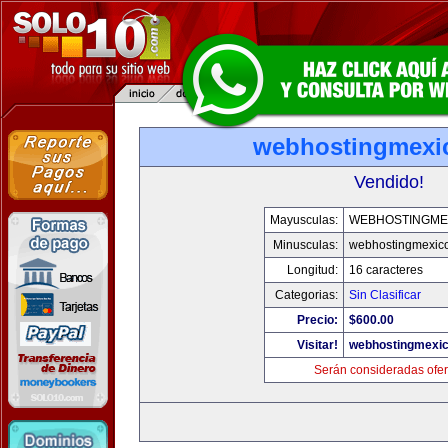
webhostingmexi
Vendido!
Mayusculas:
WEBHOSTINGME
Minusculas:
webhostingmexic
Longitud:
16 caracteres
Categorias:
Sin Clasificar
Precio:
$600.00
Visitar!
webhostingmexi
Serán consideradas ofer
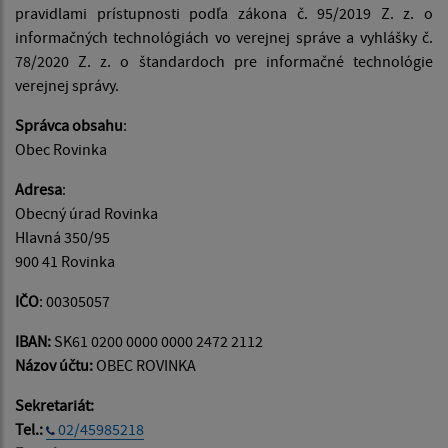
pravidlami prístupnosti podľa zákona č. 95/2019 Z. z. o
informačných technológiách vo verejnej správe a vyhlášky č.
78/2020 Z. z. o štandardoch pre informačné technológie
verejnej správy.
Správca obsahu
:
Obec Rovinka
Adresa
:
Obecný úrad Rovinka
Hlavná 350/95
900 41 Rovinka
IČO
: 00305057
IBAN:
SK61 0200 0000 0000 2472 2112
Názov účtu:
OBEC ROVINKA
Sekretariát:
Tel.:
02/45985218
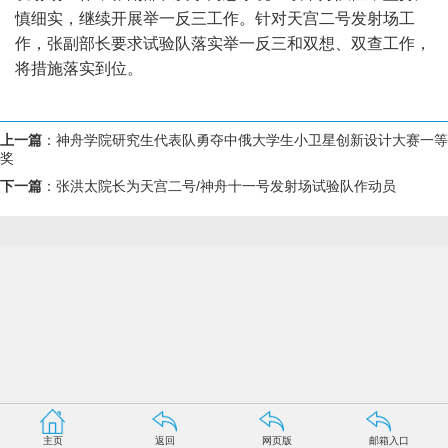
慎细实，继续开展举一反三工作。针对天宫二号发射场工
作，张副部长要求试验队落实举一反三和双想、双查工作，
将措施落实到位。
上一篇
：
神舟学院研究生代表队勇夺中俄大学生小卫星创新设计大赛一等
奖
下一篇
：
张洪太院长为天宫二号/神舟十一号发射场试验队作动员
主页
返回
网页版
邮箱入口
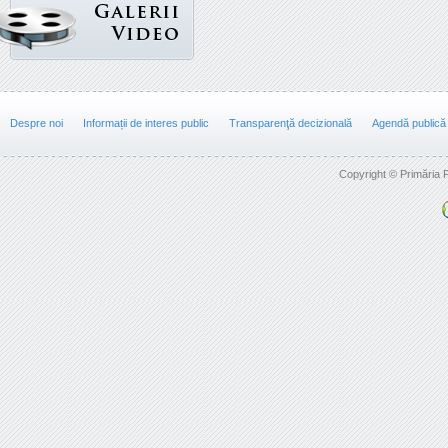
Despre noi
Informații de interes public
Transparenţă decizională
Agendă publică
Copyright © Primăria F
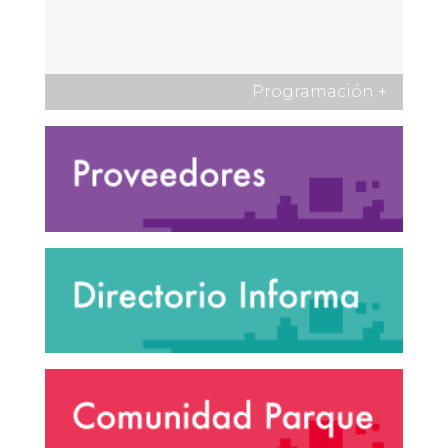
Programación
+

* * *

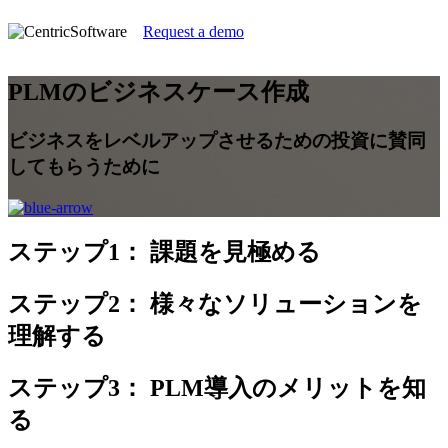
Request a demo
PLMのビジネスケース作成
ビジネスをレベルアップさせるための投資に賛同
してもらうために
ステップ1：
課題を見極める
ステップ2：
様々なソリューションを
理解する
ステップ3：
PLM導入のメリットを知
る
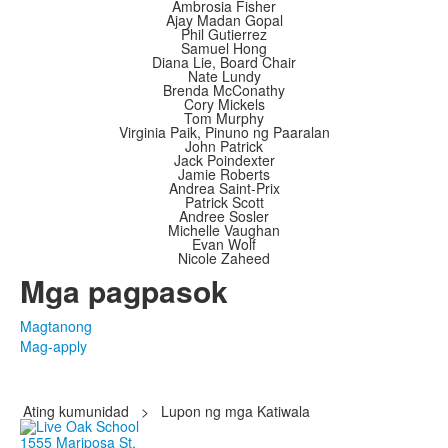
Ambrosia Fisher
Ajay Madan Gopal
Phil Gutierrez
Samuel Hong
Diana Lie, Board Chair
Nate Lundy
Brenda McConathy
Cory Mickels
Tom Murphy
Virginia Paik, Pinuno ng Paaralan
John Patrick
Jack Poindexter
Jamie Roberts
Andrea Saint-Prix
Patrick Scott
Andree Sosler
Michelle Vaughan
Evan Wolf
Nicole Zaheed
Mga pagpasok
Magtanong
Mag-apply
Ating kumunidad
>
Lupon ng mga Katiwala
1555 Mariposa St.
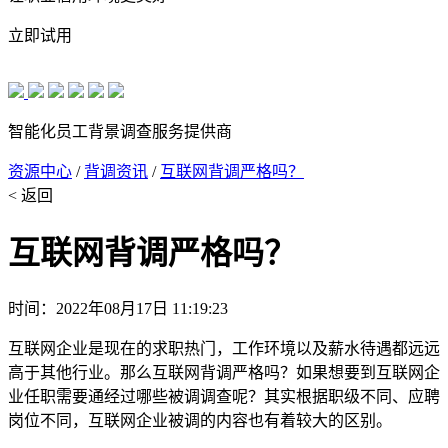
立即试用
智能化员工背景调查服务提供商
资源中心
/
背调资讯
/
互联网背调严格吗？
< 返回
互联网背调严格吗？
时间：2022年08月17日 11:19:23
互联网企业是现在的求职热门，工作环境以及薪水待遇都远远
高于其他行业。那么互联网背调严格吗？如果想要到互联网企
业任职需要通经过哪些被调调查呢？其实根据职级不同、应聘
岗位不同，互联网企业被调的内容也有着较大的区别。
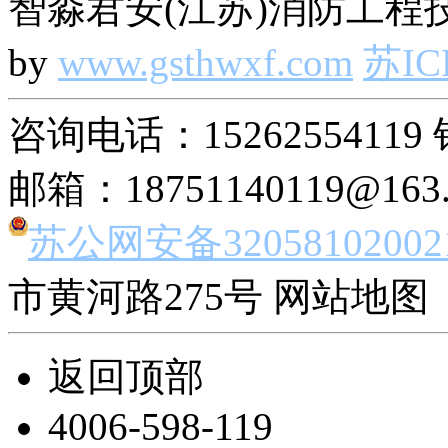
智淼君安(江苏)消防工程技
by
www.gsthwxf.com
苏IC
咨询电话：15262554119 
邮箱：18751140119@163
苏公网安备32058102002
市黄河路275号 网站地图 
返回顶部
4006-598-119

* * *

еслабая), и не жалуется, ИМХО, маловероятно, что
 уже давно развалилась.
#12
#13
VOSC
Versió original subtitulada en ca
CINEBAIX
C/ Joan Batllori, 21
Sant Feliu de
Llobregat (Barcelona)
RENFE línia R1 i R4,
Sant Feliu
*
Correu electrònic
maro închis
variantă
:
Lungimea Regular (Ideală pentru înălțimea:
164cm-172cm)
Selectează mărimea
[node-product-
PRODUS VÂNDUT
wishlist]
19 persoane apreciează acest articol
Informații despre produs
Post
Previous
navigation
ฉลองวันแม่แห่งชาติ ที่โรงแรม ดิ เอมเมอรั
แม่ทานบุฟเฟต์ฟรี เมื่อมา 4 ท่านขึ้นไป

▶ [YOUR ASSIGNMENT] Write out the lines from the one containing "慎细实，继续开展举一反三工作。针对天宫二号发射场工" up to and including the one containing "Copyright © Primăria F", exactly as they appear, and leave the pictures out of your answer.

▶ [ANSWER BOX]
慎细实，继续开展举一反三工作。针对天宫二号发射场工
作，张副部长要求试验队落实举一反三和双想、双查工作，
将措施落实到位。
上一篇
：
神舟学院研究生代表队勇夺中俄大学生小卫星创新设计大赛一等
奖
下一篇
：
张洪太院长为天宫二号/神舟十一号发射场试验队作动员
主页
返回
网页版
邮箱入口
Despre noi
Informații de interes public
Transparenţă decizională
Agendă publică
Copyright © Primăria F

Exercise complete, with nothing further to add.